Este vírus que presentemente nos afeta é uma ameaça global. Se não usufruíssemos dos avanços da Medicina, o SARS-CoV-2 comportar-se-ia como um regulador demográfico, tal como aconteceu no passado com os vírus da varíola ou da gripe espanhola. Mas convém não esquecer que “andam por aí mais ameaças globais”, e não estou apenas a falar de outros vírus perigosos, que também os há. Estou a falar das alterações climáticas.

No seu posicionamento desequilibrado e negligente relativamente à natureza, o Homem, se não mudar o seu atual modelo de desenvolvimento, irracional e destrutivo, irá provocar alterações climáticas que tornarão a atual ameaça viral uma “brincadeira de crianças”, então sim, com uma tremenda e dolorosa regulação demográfica.

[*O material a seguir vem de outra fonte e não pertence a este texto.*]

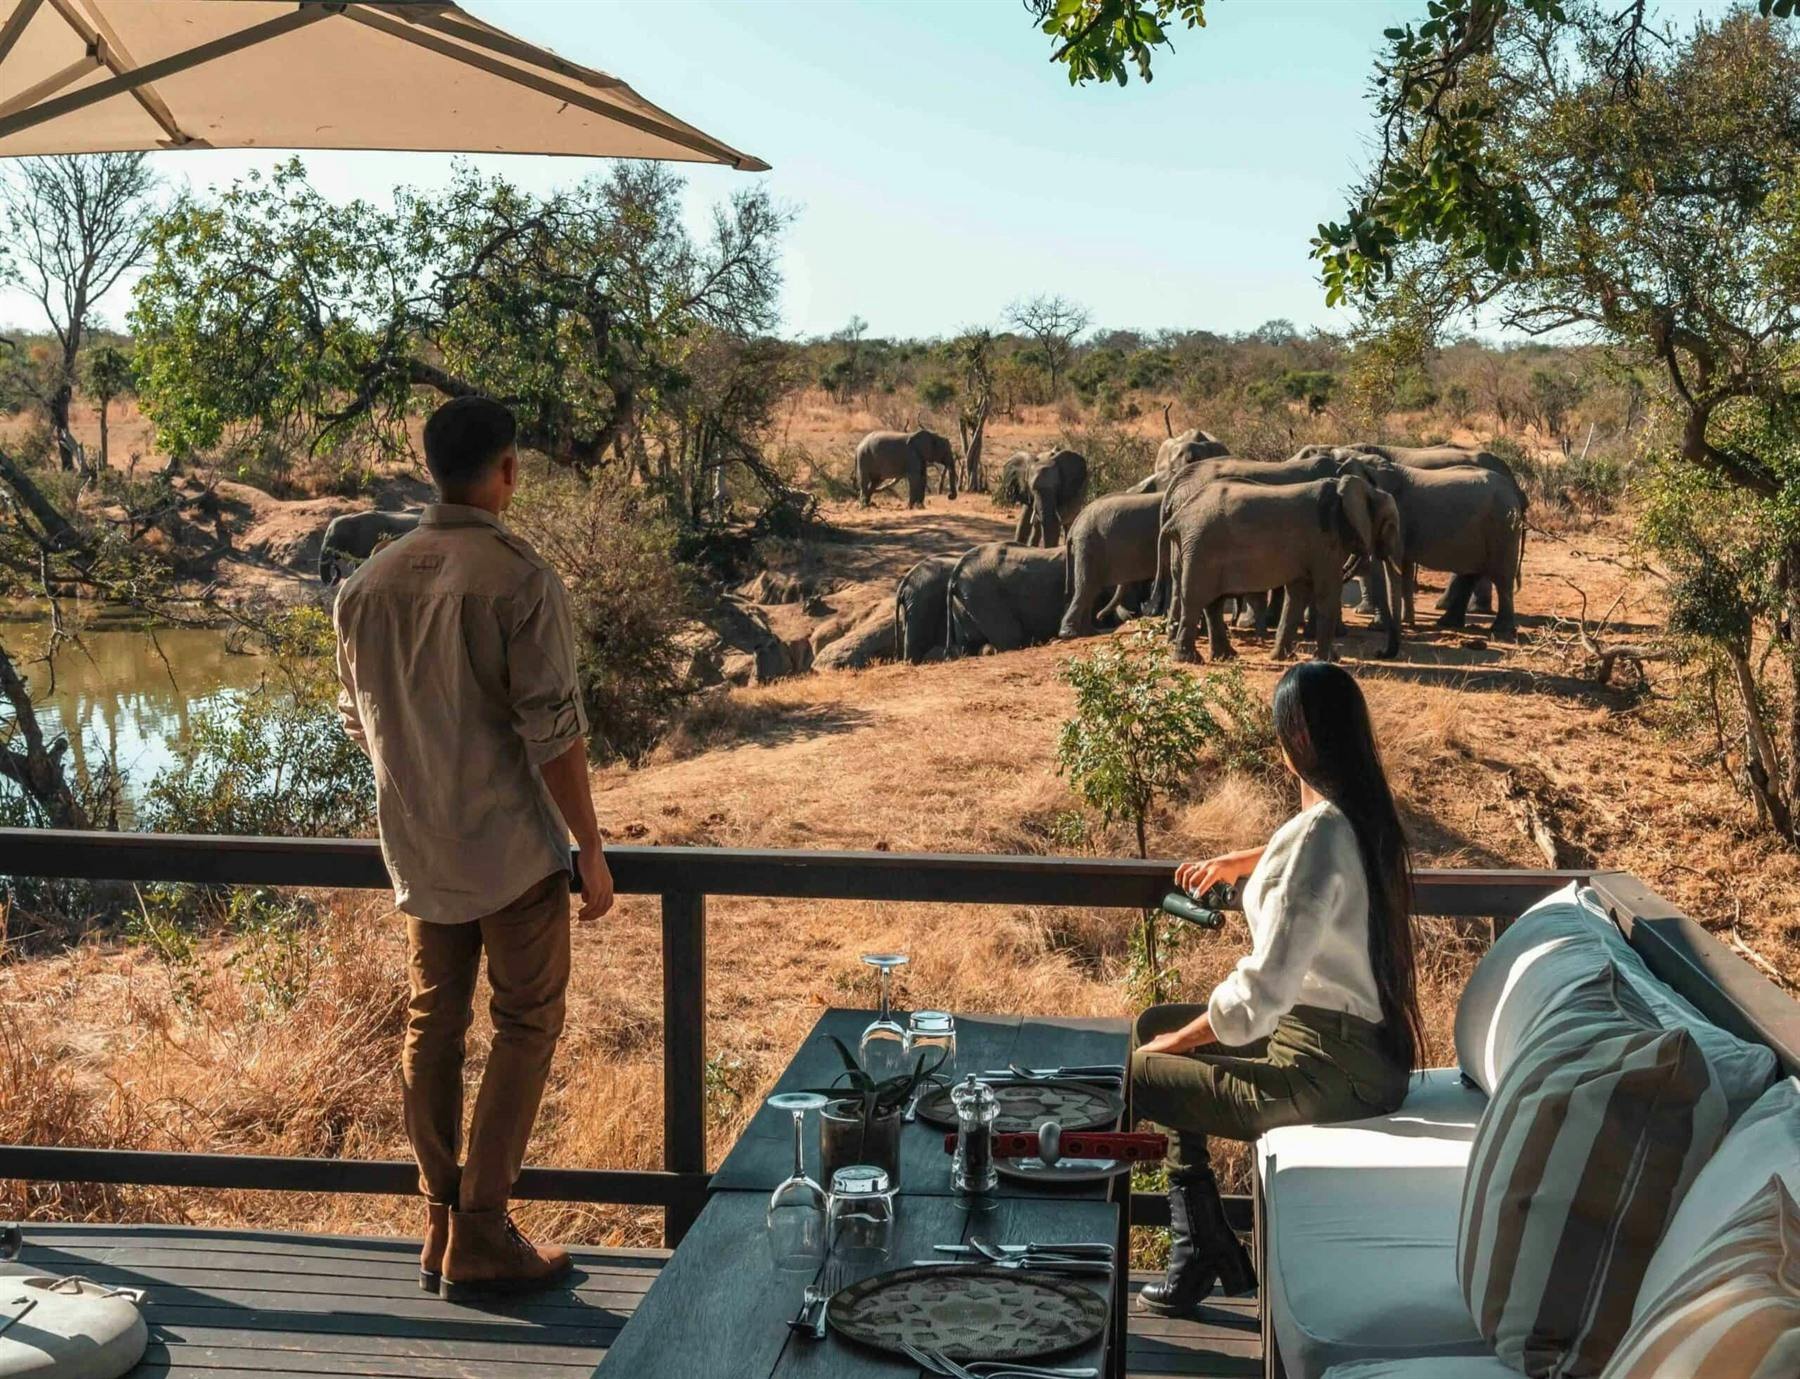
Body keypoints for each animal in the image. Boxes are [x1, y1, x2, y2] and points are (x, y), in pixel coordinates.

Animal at [1058, 491, 1164, 638]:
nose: (1099, 616)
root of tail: (1076, 522)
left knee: (1091, 589)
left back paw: (1089, 632)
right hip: (1088, 544)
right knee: (1086, 587)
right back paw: (1069, 633)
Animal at [1164, 473, 1403, 663]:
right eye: (1391, 526)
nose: (1379, 653)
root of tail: (1179, 516)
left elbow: (1297, 594)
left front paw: (1284, 657)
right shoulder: (1325, 542)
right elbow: (1327, 592)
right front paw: (1328, 660)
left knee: (1213, 604)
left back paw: (1226, 657)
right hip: (1201, 547)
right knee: (1195, 600)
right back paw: (1190, 660)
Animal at [1364, 461, 1527, 640]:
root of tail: (1513, 491)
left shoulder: (1397, 515)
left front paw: (1384, 626)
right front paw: (1403, 623)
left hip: (1502, 526)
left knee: (1502, 578)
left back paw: (1500, 631)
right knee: (1472, 574)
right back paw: (1447, 623)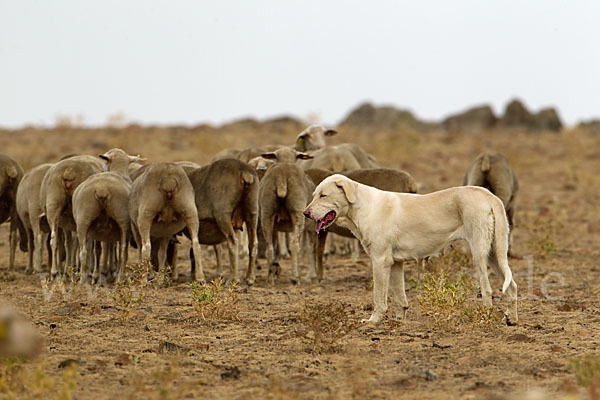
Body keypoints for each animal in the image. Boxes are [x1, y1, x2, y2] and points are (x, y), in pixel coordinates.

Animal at [72, 148, 146, 282]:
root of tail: (102, 188)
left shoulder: (96, 230)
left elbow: (98, 249)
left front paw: (97, 275)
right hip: (123, 220)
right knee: (123, 250)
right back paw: (120, 278)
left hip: (83, 219)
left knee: (83, 251)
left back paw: (83, 280)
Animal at [256, 148, 316, 284]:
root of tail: (281, 176)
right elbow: (310, 248)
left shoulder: (275, 226)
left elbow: (277, 247)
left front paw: (275, 269)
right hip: (298, 212)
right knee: (295, 246)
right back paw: (295, 278)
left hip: (267, 213)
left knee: (269, 248)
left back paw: (270, 278)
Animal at [302, 175, 516, 324]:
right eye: (313, 195)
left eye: (323, 195)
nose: (305, 213)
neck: (361, 208)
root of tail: (489, 196)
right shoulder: (396, 262)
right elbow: (399, 296)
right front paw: (399, 320)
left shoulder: (380, 261)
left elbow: (379, 296)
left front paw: (373, 321)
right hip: (494, 254)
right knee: (512, 285)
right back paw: (512, 319)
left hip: (479, 254)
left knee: (487, 289)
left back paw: (484, 318)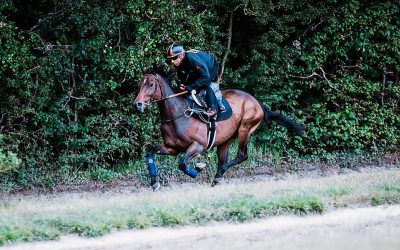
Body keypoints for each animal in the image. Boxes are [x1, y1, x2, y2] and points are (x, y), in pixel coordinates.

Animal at [133, 66, 304, 189]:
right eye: (139, 85)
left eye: (151, 84)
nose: (137, 104)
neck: (177, 115)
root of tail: (256, 101)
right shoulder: (171, 148)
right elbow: (150, 152)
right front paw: (154, 183)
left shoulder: (198, 145)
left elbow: (182, 163)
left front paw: (198, 169)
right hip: (226, 140)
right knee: (224, 159)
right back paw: (218, 177)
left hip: (245, 129)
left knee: (242, 156)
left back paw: (219, 173)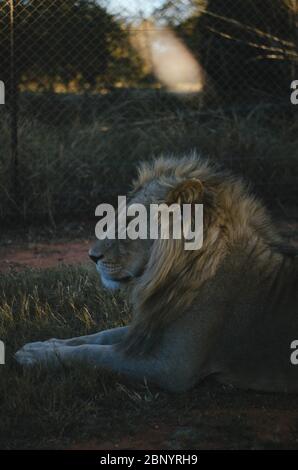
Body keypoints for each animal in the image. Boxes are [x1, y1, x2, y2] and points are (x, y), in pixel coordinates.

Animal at [15, 154, 298, 392]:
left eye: (131, 222)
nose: (91, 256)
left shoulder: (170, 366)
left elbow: (93, 355)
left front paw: (34, 356)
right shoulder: (151, 325)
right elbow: (97, 336)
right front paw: (43, 344)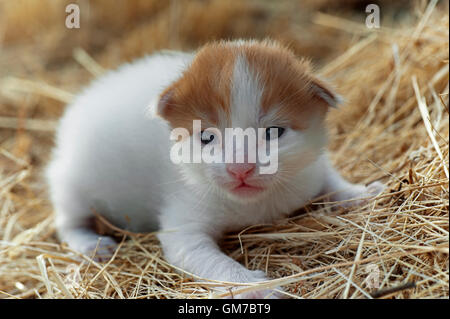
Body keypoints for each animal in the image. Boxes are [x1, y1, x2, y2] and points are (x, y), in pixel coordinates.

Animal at [46, 40, 384, 300]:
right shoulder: (184, 226)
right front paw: (254, 287)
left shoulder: (309, 170)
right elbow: (206, 257)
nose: (240, 168)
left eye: (274, 132)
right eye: (207, 137)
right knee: (67, 221)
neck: (252, 204)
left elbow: (329, 177)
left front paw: (361, 193)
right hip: (73, 180)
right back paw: (91, 243)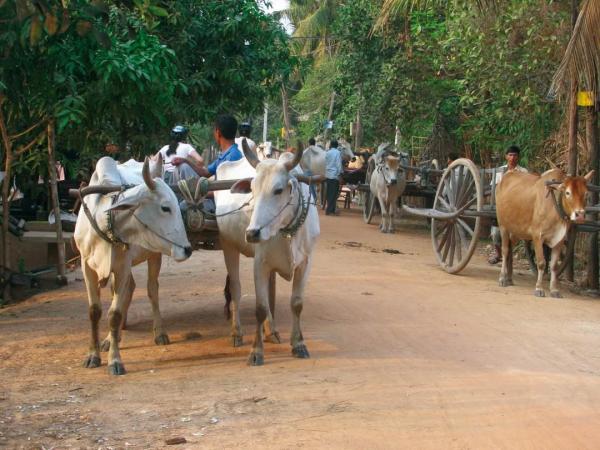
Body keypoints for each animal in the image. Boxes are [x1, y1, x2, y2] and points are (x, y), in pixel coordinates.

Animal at [494, 167, 592, 298]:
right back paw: (502, 278)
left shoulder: (559, 240)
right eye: (567, 193)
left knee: (510, 250)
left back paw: (509, 278)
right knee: (505, 251)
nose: (580, 215)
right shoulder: (537, 236)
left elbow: (554, 266)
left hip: (516, 231)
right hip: (503, 226)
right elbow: (541, 263)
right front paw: (539, 288)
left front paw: (554, 290)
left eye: (586, 193)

James Lovelock, o cientista pai da “Hipótese de Gaia” – hipótese que defende o comportamento sistémico do planeta, como se este fosse um organismo vivo capaz de se autoregular – faria da presente situação uma leitura de que se estaria perante um processo de autoregulacão planetário. O planeta estaria a resolver dois dos seus principais problemas: o da sobrepopulacão dos humanos e o das alterações climáticas. Na realidade, há sinais de abrandamento, quer do crescimento populacional (por exemplo, na região Subsariana), quer dos níveis de poluição atmosférica, constatado por satélites da NASA e da ESA nas regiões mais afetadas pela pandemia.

Por maiores que sejam os seus impactos a covid-19 não nos derrotará. Esperemos, porém, que saibamos tirar as adequadas lições da presente ameaça, de modo a que possamos prevenir ou gerir ameaças futuras, eventualmente ainda mais graves, que seguramente acontecerão caso continuemos a não respeitar a natureza. Respeitar a natureza é, por um lado, uma obrigação ética, por outro, imprescindível à nossa sobrevivência como espécie.